To meditate, we must focus the mind. Our tool is concentration. The better our concentration, the easier it is to enter into meditation. As a chef cannot work with a blunt knife, so one cannot meditate with a scattered and wandering concentration.

Just as the force of the sun’s rays can be intensified and multiplied by using a magnifying glass, to the point where a fire can be started, so the mind’s power of concentration can be sharpened and intensified by practising bringing all of the mind’s awareness to a single point.

To develop our power of concentration, there are many exercises where one focuses exclusively on something tiny and imagines oneself entering into, and ultimately becoming that object.

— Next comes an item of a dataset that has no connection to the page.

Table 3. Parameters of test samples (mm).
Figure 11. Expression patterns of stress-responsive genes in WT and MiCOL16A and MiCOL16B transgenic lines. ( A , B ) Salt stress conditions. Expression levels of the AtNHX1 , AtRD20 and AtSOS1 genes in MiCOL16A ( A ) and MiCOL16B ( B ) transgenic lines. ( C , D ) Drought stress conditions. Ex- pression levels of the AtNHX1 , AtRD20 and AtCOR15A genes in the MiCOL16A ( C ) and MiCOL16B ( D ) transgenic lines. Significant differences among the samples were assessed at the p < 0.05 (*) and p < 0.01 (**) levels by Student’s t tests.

Two of these exercises involve our thumbnail, and a black dot. In both cases, focus exclusively on the object – your thumbnail, or a small black dot drawn on a blank wall in front of you. Feel that the object is breathing and that you are breathing in time with it.

Narrow your gaze so that nothing else exists in your field of vision – only your thumbnail or the black dot on the wall. Imagine that the object is drawing you into it, as though it were sucking you in through a tube or a tunnel – all your thoughts, feelings and awareness is entering into the object. Nothing else exists, either within you or around you.

Imagine that you have become the object. There are no thoughts, no feelings, no distractions. Next imagine that from within the object, you are focusing your attention back onto your original self. Observe yourself, standing or sitting in perfect stillness and calm.

These exercises are difficult to master, and require persistent practise. Don’t give up! Your rewards are in the mail.